Neste momento é adversário directíssimo de Carlos Queiroz. Dão-se bem?
Damo-nos bem mas só falamos quando jogamos um contra o outro. Antes e depois do jogo, encontramo-nos.

Esteve para sair do Chelsea no final da época passada. Porquê?
Porque achava que o clube e o nosso trabalho são analisados de uma maneira injusta. De um lado há o potencial económico do Chelsea, mas do outro há o historial, o estatuto, o peso institucional de outros grandes clubes que jogam contra nós. Para o trabalho que se faz neste clube, meu e dos jogadores, há sempre um ponto de interrogação. Não nos dão o valor que sentimos que merecemos. Em determinados momentos, há um pouco de frustração e passa-nos pela cabeça dizer «já chega, quero outra coisa».

 

Sentiu que o seu trabalho não foi reconhecido?
Eu acho que nunca é reconhecido da mesma forma (que os outros). As coisas não mudam, agora cabe-nos a nós termos força suficiente.

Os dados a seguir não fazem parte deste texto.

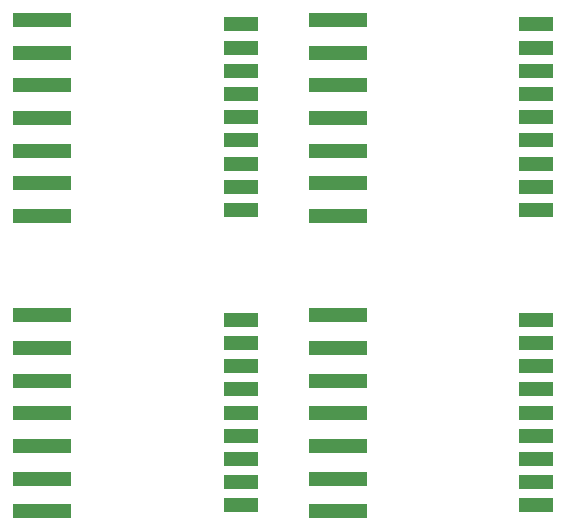
<source format=gbp>
%MOIN*%
%OFA0B0*%
%FSLAX26Y26*%
%IPPOS*%
%LPD*%
%ADD33R,0.11712X0.04712*%
%ADD43R,0.19212X0.04662*%
%ADD77R,0.11712X0.04712*%
%ADD87R,0.19212X0.04662*%
%ADD121R,0.11712X0.04712*%
%ADD131R,0.19212X0.04662*%
%ADD165R,0.11712X0.04712*%
%ADD175R,0.19212X0.04662*%
%LPD*%
G90*
G75*
G01*
D43*
X-00314960Y-00314960D02*
X00185134Y00164435D03*
X00185134Y00273435D03*
X00185134Y00382435D03*
X00185134Y00491435D03*
X00185134Y00600435D03*
X00185134Y00709435D03*
X00185134Y00818435D03*
D33*
X00847490Y00803738D03*
X00847490Y00726294D03*
X00847490Y00648849D03*
X00847490Y00571406D03*
X00847490Y00493961D03*
X00847490Y00416516D03*
X00847490Y00339072D03*
X00847490Y00261627D03*
X00847490Y00184183D03*
G90*
G75*
G01*
D87*
X-00314960Y00669291D02*
X00185134Y01148687D03*
X00185134Y01257687D03*
X00185134Y01366687D03*
X00185134Y01475687D03*
X00185134Y01584687D03*
X00185134Y01693687D03*
X00185134Y01802687D03*
D77*
X00847490Y01787991D03*
X00847490Y01710546D03*
X00847490Y01633101D03*
X00847490Y01555658D03*
X00847490Y01478213D03*
X00847490Y01400768D03*
X00847490Y01323324D03*
X00847490Y01245879D03*
X00847490Y01168435D03*
G04 next file*
%LPD*%
G90*
G75*
G01*
D131*
X00669291Y00669291D02*
X01169386Y01148687D03*
X01169386Y01257687D03*
X01169386Y01366687D03*
X01169386Y01475687D03*
X01169386Y01584687D03*
X01169386Y01693687D03*
X01169386Y01802687D03*
D121*
X01831742Y01787991D03*
X01831742Y01710546D03*
X01831742Y01633101D03*
X01831742Y01555658D03*
X01831742Y01478213D03*
X01831742Y01400768D03*
X01831742Y01323324D03*
X01831742Y01245879D03*
X01831742Y01168435D03*
G04 next file*
G04 DipTrace 3.3.1.1*
G04 BottomPaste.gbp*
G04 #@! TF.FileFunction,Paste,Bot*
G04 #@! TF.Part,Single*
G04*
G04 skipping 70
G90*
G75*
G01*
G04 BotPaste*
D175*
X00669291Y-00314960D02*
X01169386Y00164435D03*
X01169386Y00273435D03*
X01169386Y00382435D03*
X01169386Y00491435D03*
X01169386Y00600435D03*
X01169386Y00709435D03*
X01169386Y00818435D03*
D165*
X01831742Y00803738D03*
X01831742Y00726294D03*
X01831742Y00648849D03*
X01831742Y00571406D03*
X01831742Y00493961D03*
X01831742Y00416516D03*
X01831742Y00339072D03*
X01831742Y00261627D03*
X01831742Y00184183D03*
M02*
</source>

Mas começou logo a ganhar em Inglaterra.
Se calhar o nosso problema foi começarmos a ganhar cedo de mais. A fasquia fica colocada bem alta e é por ela que nos temos de guiar. Fomos campeões no primeiro ano, fomos campeões no segundo e não há volta a dar: ou somos campeões outra vez ou o nosso trabalho será analisado de uma forma negativa.

Tem a sua equipa de sonho?
A equipa de sonho não existe. Há jogadores que jogam noutras equipas e que são intocáveis. Os grandes clubes não vendem os seus melhores jogadores. Mas tenho um plantel muito bom, com pequeninas lacunas, como todos têm. O grande segredo é fazer com que o todo seja melhor do que a soma das partes. Aí é quando a equipa está concluída.

Está contente com Hilário?
É uma situação muito específica: ser suplente do melhor guarda-redes do mundo. Se tudo corre bem e não há lesões, os guarda-redes suplentes são capazes de passar uma época inteira sem jogar. O que aconteceu com o nosso abriu as portas ao Hilário e eu não podia estar mais contente. Ele tem contrato por mais um ano e meio e penso que a tendência natural das coisas é renová-lo por mais tempo ainda.